Please keep the pictures out and write out exactly the lines from the first in the data below through the one containing "left ear: (455, 188)", both included.

--- SUPPLIED MATERIAL ---

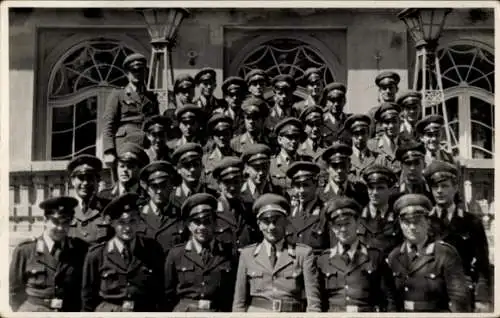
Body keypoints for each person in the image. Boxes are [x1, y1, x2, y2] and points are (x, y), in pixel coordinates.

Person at [232, 193, 321, 312]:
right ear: (259, 225)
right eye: (266, 221)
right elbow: (239, 303)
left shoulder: (302, 254)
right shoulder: (247, 255)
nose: (271, 227)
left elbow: (313, 304)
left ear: (286, 222)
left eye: (276, 220)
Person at [424, 160, 491, 312]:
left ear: (455, 188)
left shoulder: (471, 222)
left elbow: (482, 264)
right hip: (432, 293)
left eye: (445, 185)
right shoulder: (425, 221)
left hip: (462, 292)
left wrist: (482, 298)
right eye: (435, 186)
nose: (439, 191)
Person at [386, 194, 470, 312]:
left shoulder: (445, 253)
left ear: (428, 221)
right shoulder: (394, 256)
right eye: (406, 222)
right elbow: (391, 301)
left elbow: (459, 300)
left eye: (417, 221)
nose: (412, 227)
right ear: (400, 223)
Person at [81, 193, 164, 312]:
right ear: (112, 223)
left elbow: (160, 292)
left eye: (132, 221)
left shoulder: (152, 249)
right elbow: (87, 298)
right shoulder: (97, 255)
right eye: (122, 222)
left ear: (140, 221)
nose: (127, 228)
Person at [318, 197, 396, 312]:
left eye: (347, 223)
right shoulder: (324, 260)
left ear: (358, 223)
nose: (343, 229)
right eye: (339, 225)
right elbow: (320, 300)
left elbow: (389, 298)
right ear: (333, 228)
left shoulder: (375, 257)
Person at [10, 196, 88, 312]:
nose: (60, 228)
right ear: (45, 220)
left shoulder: (79, 249)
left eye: (66, 222)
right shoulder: (25, 250)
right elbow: (14, 291)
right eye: (55, 221)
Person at [163, 193, 238, 312]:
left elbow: (233, 291)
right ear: (189, 225)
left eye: (207, 221)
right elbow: (168, 293)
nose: (202, 227)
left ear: (215, 223)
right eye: (197, 222)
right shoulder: (176, 254)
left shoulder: (228, 252)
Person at [102, 53, 159, 166]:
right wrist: (109, 151)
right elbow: (108, 124)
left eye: (141, 70)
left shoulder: (151, 97)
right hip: (124, 145)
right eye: (134, 70)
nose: (138, 74)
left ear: (145, 72)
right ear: (127, 73)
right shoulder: (118, 95)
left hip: (146, 146)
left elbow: (154, 123)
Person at [136, 160, 186, 254]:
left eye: (163, 186)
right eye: (154, 186)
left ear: (171, 186)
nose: (159, 191)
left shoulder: (181, 215)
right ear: (147, 189)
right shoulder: (138, 216)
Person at [212, 156, 261, 250]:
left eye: (236, 182)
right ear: (219, 183)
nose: (232, 187)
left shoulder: (250, 209)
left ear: (242, 182)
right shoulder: (213, 213)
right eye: (227, 182)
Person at [285, 161, 329, 255]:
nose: (301, 190)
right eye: (297, 186)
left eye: (306, 185)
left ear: (316, 185)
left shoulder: (326, 213)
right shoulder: (288, 213)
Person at [357, 164, 402, 256]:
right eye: (371, 188)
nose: (375, 193)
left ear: (390, 190)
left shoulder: (398, 218)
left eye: (380, 188)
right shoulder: (357, 217)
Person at [66, 155, 111, 245]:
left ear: (97, 181)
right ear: (72, 181)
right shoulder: (65, 208)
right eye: (81, 178)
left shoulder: (108, 208)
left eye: (90, 178)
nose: (85, 183)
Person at [319, 142, 368, 207]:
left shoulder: (360, 191)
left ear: (350, 166)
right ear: (327, 168)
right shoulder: (320, 195)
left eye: (343, 165)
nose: (339, 170)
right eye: (334, 166)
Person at [269, 117, 311, 190]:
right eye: (290, 137)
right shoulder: (271, 164)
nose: (294, 141)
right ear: (279, 140)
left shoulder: (306, 162)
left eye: (296, 137)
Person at [171, 142, 216, 208]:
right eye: (187, 165)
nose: (192, 169)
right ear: (178, 169)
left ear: (201, 166)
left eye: (196, 164)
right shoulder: (172, 198)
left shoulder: (212, 194)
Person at [367, 102, 406, 176]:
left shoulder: (406, 146)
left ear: (400, 123)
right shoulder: (371, 146)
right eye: (387, 122)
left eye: (394, 121)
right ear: (381, 124)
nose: (391, 126)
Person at [240, 143, 282, 209]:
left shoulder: (277, 192)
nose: (261, 172)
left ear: (269, 165)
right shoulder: (239, 193)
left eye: (265, 167)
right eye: (256, 168)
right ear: (247, 168)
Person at [203, 114, 239, 188]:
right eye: (218, 134)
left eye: (225, 133)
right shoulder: (205, 160)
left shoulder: (239, 157)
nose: (222, 137)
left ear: (231, 134)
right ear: (213, 137)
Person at [344, 114, 380, 182]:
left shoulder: (378, 158)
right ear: (350, 135)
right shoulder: (344, 160)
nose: (360, 138)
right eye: (356, 133)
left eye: (363, 133)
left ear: (368, 133)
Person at [265, 74, 298, 141]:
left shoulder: (297, 114)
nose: (284, 96)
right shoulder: (266, 114)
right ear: (275, 94)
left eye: (287, 93)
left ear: (292, 94)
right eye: (280, 93)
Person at [163, 74, 196, 141]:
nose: (187, 95)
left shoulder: (198, 114)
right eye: (184, 91)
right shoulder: (169, 115)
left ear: (193, 93)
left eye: (190, 91)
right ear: (177, 93)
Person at [368, 71, 400, 137]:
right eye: (384, 88)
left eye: (391, 88)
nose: (388, 91)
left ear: (396, 89)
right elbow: (369, 138)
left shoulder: (402, 111)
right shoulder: (373, 113)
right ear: (380, 91)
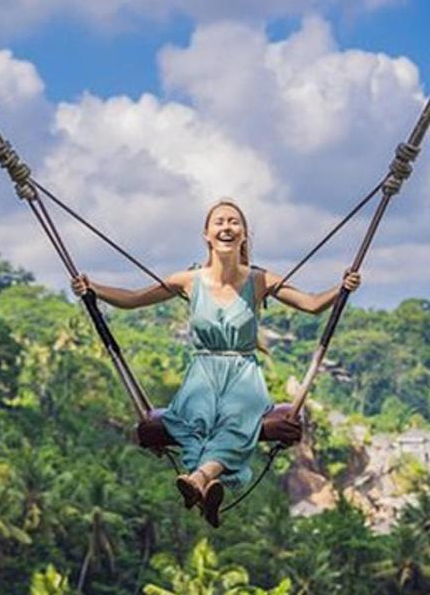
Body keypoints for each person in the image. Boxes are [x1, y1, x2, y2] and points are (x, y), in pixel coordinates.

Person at [71, 200, 361, 527]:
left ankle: (198, 480)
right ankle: (210, 487)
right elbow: (135, 298)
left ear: (244, 235)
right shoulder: (189, 281)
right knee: (196, 421)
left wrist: (342, 289)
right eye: (219, 222)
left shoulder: (259, 280)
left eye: (234, 222)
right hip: (203, 373)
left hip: (243, 373)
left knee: (238, 420)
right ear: (206, 235)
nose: (226, 227)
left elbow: (310, 305)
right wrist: (92, 288)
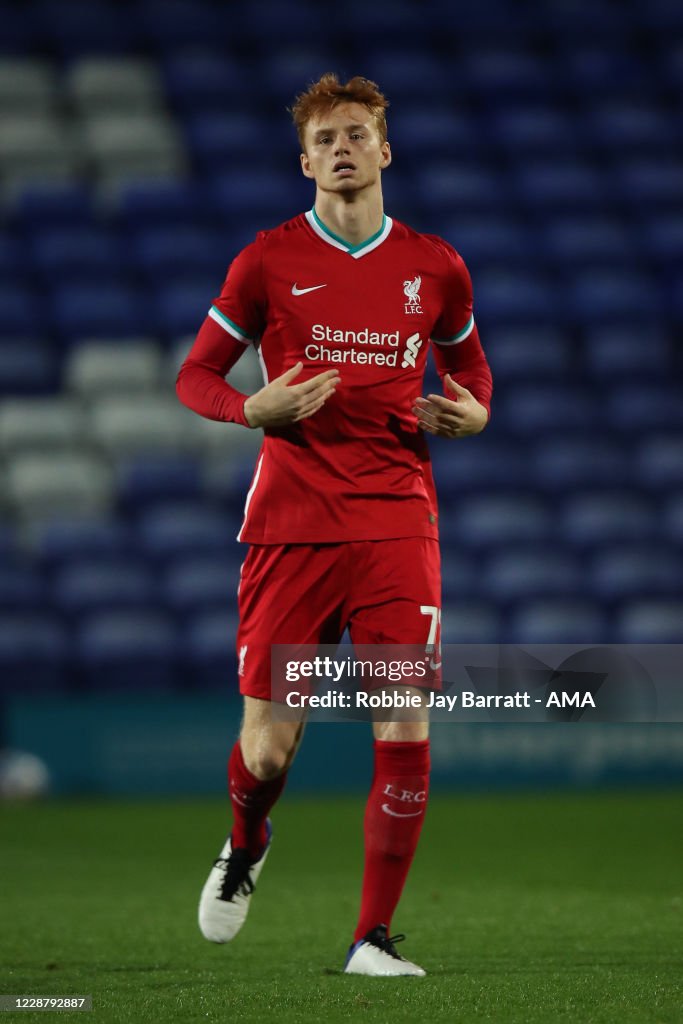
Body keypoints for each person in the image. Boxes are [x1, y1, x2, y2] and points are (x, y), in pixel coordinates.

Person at [176, 73, 492, 977]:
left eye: (357, 134)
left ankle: (371, 938)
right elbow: (194, 375)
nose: (342, 148)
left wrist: (474, 414)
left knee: (402, 718)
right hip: (292, 526)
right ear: (304, 158)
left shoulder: (434, 264)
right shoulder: (266, 261)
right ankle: (245, 840)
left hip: (398, 521)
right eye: (325, 139)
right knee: (270, 743)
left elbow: (473, 371)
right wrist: (252, 409)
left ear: (384, 150)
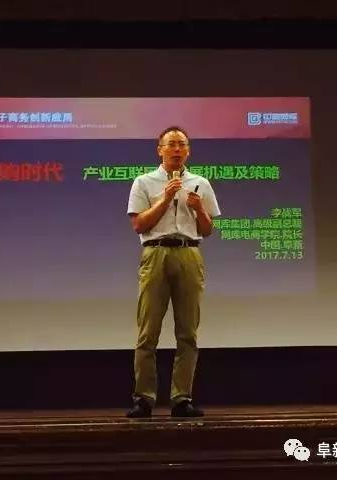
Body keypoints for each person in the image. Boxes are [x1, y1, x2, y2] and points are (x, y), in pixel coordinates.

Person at [126, 126, 221, 418]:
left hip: (189, 252)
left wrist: (199, 209)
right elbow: (139, 224)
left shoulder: (200, 183)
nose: (177, 149)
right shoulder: (144, 182)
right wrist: (165, 199)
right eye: (171, 144)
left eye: (182, 144)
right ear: (160, 150)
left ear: (188, 151)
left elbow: (207, 229)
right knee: (148, 332)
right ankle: (144, 399)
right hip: (155, 252)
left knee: (188, 332)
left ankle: (182, 398)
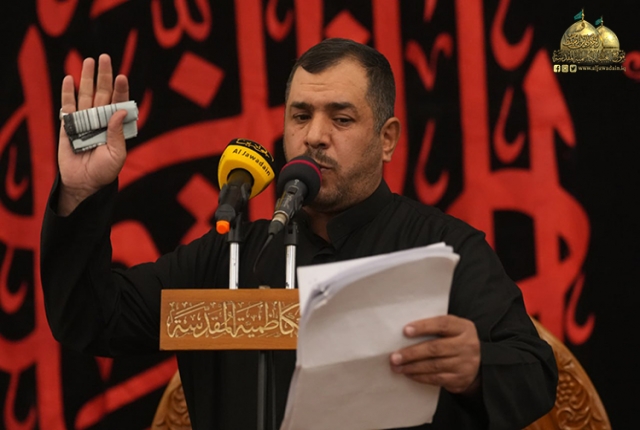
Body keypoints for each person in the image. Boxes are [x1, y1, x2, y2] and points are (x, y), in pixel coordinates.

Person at [41, 38, 557, 429]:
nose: (314, 136)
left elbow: (536, 374)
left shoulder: (444, 251)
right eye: (301, 116)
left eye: (342, 119)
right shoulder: (230, 257)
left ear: (387, 139)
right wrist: (80, 193)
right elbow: (91, 318)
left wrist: (477, 367)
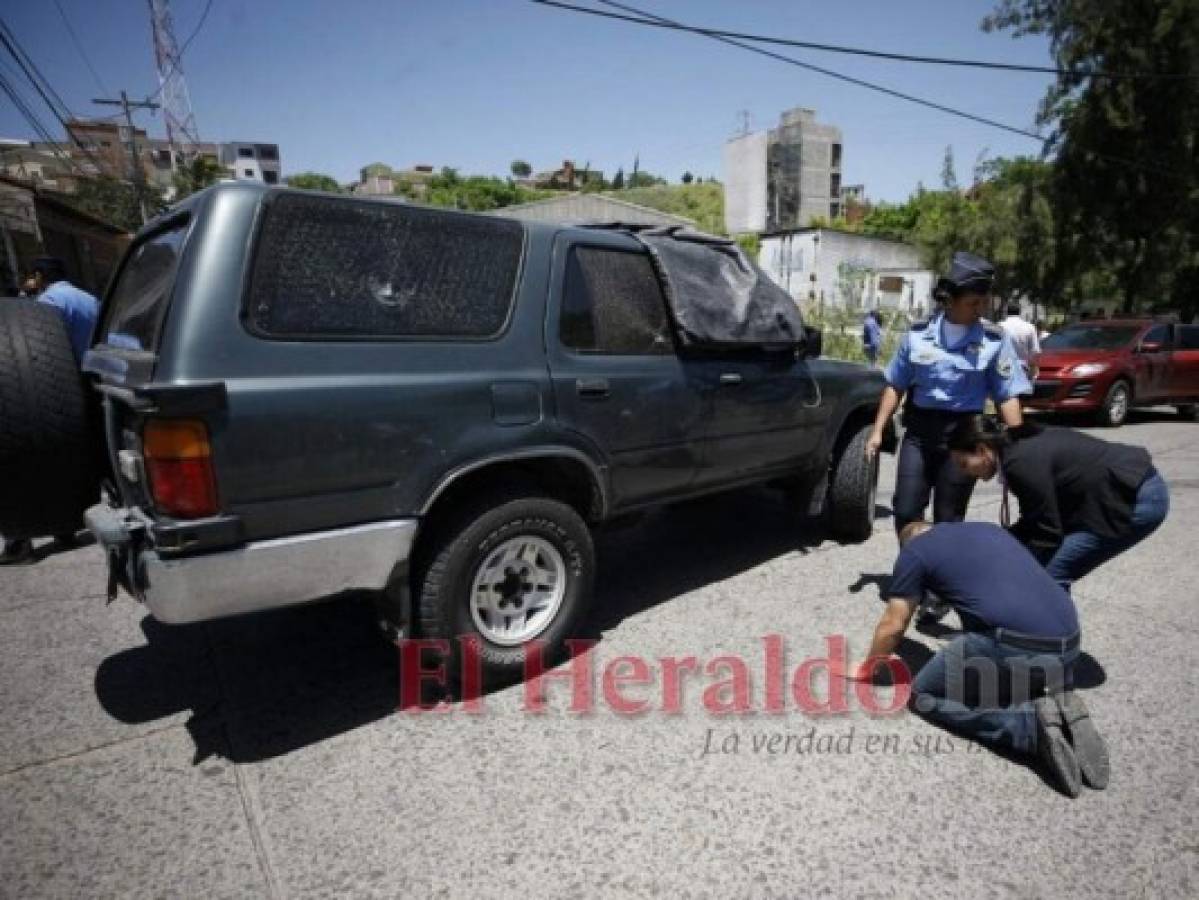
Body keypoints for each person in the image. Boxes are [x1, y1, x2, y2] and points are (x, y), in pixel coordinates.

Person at [848, 520, 1109, 797]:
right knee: (992, 661)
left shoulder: (914, 553)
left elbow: (894, 624)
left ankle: (1028, 728)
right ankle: (1061, 707)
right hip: (1069, 645)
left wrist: (869, 670)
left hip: (1023, 647)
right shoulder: (988, 530)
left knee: (924, 694)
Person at [865, 252, 1031, 537]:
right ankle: (914, 571)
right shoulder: (918, 335)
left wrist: (1020, 449)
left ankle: (941, 577)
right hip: (919, 433)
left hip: (964, 435)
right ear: (950, 300)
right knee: (905, 509)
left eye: (984, 302)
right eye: (973, 303)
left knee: (949, 517)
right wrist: (877, 430)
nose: (980, 309)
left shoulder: (993, 341)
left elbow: (1007, 396)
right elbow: (895, 384)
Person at [947, 416, 1169, 593]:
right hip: (1122, 488)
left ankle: (1055, 647)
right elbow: (1037, 517)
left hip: (1134, 498)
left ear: (982, 450)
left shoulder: (1018, 462)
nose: (965, 472)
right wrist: (1004, 543)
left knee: (1050, 574)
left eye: (964, 463)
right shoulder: (1014, 445)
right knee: (1041, 569)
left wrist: (1008, 567)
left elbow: (1047, 532)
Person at [0, 257, 99, 566]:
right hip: (87, 382)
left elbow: (41, 350)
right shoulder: (87, 298)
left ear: (40, 276)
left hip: (50, 385)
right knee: (69, 453)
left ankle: (19, 542)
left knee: (17, 460)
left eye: (31, 277)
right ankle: (66, 525)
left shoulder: (46, 304)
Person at [1000, 302, 1040, 380]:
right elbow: (1035, 352)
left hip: (1004, 370)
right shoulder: (1029, 327)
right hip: (1023, 370)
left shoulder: (1000, 326)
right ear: (1019, 312)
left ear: (1006, 312)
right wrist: (1033, 370)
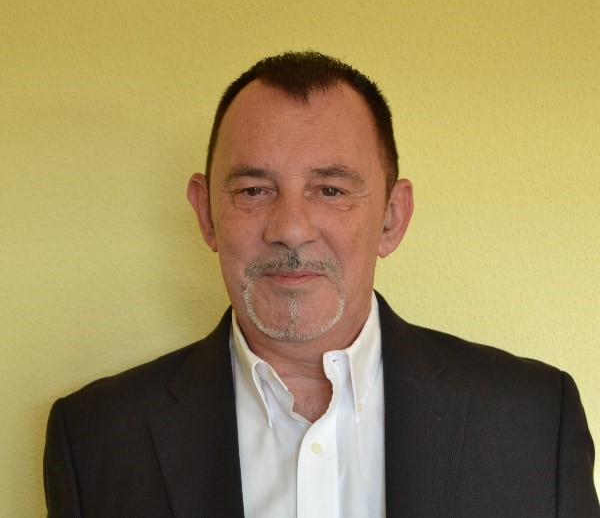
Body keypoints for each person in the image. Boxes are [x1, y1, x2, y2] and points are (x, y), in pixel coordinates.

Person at [44, 51, 599, 517]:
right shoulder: (95, 438)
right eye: (254, 190)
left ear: (392, 218)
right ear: (207, 215)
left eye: (330, 190)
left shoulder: (532, 421)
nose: (291, 229)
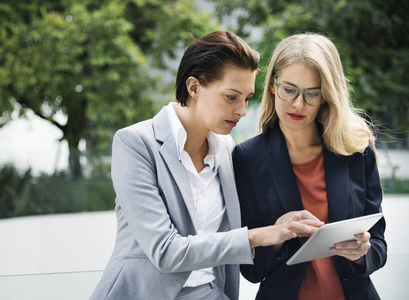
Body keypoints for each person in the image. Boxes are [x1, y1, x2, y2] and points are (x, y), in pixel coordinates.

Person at [89, 31, 322, 300]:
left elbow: (227, 239)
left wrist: (279, 228)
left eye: (247, 98)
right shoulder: (136, 144)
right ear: (194, 87)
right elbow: (165, 252)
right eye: (232, 97)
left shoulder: (226, 150)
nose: (243, 110)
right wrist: (257, 236)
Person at [233, 33, 387, 299]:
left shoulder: (355, 150)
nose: (298, 104)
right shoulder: (247, 157)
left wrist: (362, 254)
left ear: (326, 96)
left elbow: (379, 246)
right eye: (289, 89)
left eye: (312, 94)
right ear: (272, 85)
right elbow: (251, 270)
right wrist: (276, 235)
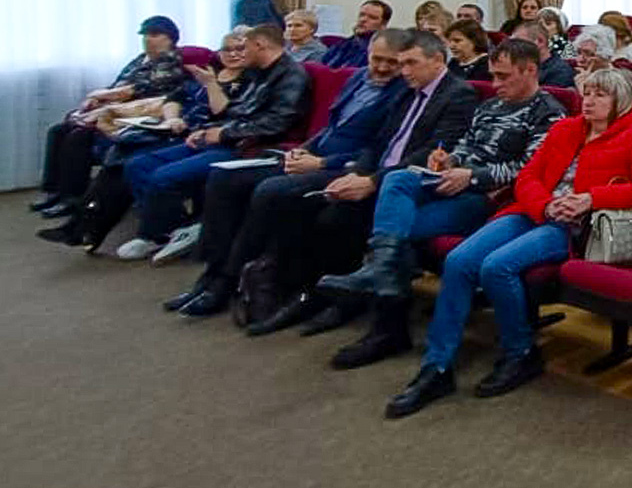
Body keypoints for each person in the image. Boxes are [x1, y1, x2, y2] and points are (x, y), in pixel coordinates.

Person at [384, 68, 632, 418]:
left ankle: (521, 353)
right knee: (458, 260)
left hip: (575, 227)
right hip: (534, 210)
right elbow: (528, 175)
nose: (588, 101)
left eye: (599, 95)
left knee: (496, 267)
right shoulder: (566, 128)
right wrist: (544, 204)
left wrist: (590, 199)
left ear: (620, 101)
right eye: (586, 93)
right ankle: (437, 367)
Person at [246, 31, 479, 355]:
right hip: (378, 174)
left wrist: (372, 181)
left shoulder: (458, 95)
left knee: (338, 218)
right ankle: (302, 291)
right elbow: (378, 142)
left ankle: (366, 316)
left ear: (438, 60)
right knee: (304, 205)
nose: (404, 71)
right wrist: (358, 173)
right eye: (402, 64)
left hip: (413, 184)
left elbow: (428, 153)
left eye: (411, 63)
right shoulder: (408, 91)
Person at [159, 29, 410, 317]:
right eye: (376, 59)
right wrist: (303, 149)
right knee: (223, 177)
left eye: (391, 62)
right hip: (311, 155)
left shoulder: (402, 93)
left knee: (269, 190)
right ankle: (210, 274)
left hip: (342, 166)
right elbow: (330, 128)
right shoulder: (358, 78)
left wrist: (321, 163)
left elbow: (379, 148)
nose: (381, 67)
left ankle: (227, 282)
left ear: (403, 62)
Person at [316, 37, 565, 309]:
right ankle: (382, 277)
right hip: (451, 180)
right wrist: (449, 159)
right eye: (493, 76)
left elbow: (529, 170)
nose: (495, 85)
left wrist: (469, 176)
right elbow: (466, 143)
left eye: (503, 77)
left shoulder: (549, 114)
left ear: (530, 70)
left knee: (395, 224)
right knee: (396, 178)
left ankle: (384, 286)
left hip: (486, 197)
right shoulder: (490, 106)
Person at [95, 25, 311, 260]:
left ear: (260, 45)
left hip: (249, 147)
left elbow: (277, 124)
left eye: (244, 47)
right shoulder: (260, 72)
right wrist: (209, 129)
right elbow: (237, 110)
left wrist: (224, 133)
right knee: (138, 165)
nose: (241, 54)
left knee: (163, 176)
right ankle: (179, 228)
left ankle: (154, 235)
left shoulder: (291, 75)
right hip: (229, 136)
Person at [33, 16, 188, 220]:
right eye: (145, 35)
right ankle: (54, 191)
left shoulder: (170, 61)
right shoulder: (139, 59)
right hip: (112, 109)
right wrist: (97, 100)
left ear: (170, 38)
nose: (148, 39)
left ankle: (72, 198)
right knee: (58, 130)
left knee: (79, 136)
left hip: (139, 113)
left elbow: (142, 89)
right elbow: (116, 85)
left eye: (155, 35)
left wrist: (101, 97)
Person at [322, 0, 392, 68]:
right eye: (362, 15)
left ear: (383, 25)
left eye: (372, 17)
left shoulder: (378, 52)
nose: (363, 19)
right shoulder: (342, 44)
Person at [509, 22, 575, 89]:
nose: (513, 47)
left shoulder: (560, 71)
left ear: (540, 41)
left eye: (519, 42)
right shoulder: (517, 64)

---

SOLUTION TO THE EXERCISE -
Body keypoints for each person in the image. Boxes are [x1, y1, x2, y2] and points are (x, y), in pixel coordinates.

Person at [232, 193, 321, 312]:
right ear: (259, 225)
right eye: (266, 221)
right elbow: (239, 303)
left shoulder: (302, 254)
right shoulder: (247, 255)
nose: (271, 227)
left elbow: (313, 304)
left ear: (286, 222)
left eye: (276, 220)
Person at [424, 160, 491, 312]:
left ear: (455, 188)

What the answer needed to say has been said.